X-Mailer: Evolution 3.20.3 (3.20.3-1.fc24.1) 
Mime-Version: 1.0
Content-Transfer-Encoding: 8bit
Sender: linux-kernel-owner@vger.kernel.org
List-ID: <linux-kernel.vger.kernel.org>
X-Mailing-List: linux-kernel@vger.kernel.org

On Fri, 2016-07-01 at 10:46 -0700, Dave Hansen wrote:
> The Intel(R) Xeon Phi(TM) Processor x200 Family (codename: Knights
> Landing) has an erratum where a processor thread setting the Accessed
> or Dirty bits may not do so atomically against its checks for the
> Present bit.  This may cause a thread (which is about to page fault)
> to set A and/or D, even though the Present bit had already been
> atomically cleared.

Interesting.... I always wondered where in the Intel docs did it specify
that present was tested atomically with setting of A and D ... I couldn't
find it.

Isn't there a more fundamental issue however that you may actually lose
those bits ? For example if we do an munmap, in zap_pte_range()

We first exchange all the PTEs with 0 with ptep_get_and_clear_full()
and we then transfer D that we just read into the struct page.

We rely on the fact that D will never be set again, what we go it a
"final" D bit.

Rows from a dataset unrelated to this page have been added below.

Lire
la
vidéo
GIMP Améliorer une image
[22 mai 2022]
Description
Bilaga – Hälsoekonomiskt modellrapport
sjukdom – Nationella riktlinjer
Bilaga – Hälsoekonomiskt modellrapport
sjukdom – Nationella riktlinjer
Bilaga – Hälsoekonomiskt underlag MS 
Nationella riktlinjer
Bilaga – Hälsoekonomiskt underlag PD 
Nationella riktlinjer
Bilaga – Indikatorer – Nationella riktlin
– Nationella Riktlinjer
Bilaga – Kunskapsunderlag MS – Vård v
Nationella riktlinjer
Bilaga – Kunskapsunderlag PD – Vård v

IE. We rely on the fact that a processor either:

   - Has a cached PTE in its TLB with D set, in which case it can still
write to the page until we flush the TLB or

   - Doesn't have a cached PTE in its TLB with D set and so will fail
to do so due to the atomic P check, thus never writing.

With the errata, don't you have a situation where a processor in the second
category will write and set D despite P having been cleared (due to the
race) and thus causing us to miss the transfer of that D to the struct
page and essentially completely miss that the physical page is dirty ?

(Leading to memory corruption).

> If the PTE is used for storing a swap index or a NUMA migration index,
> the A bit could be misinterpreted as part of the swap type.  The stray
> bits being set cause a software-cleared PTE to be interpreted as a
> swap entry.  In some cases (like when the swap index ends up being
> for a non-existent swapfile), the kernel detects the stray value
> and WARN()s about it, but there is no guarantee that the kernel can
> always detect it.
> 
> This patch changes the kernel to attempt to ignore those stray bits
> when they get set.  We do this by making our swap PTE format
> completely ignore the A/D bits, and also by ignoring them in our
> pte_none() checks.
> 
> Andi Kleen wrote the original version of this patch.  Dave Hansen
> wrote the later ones.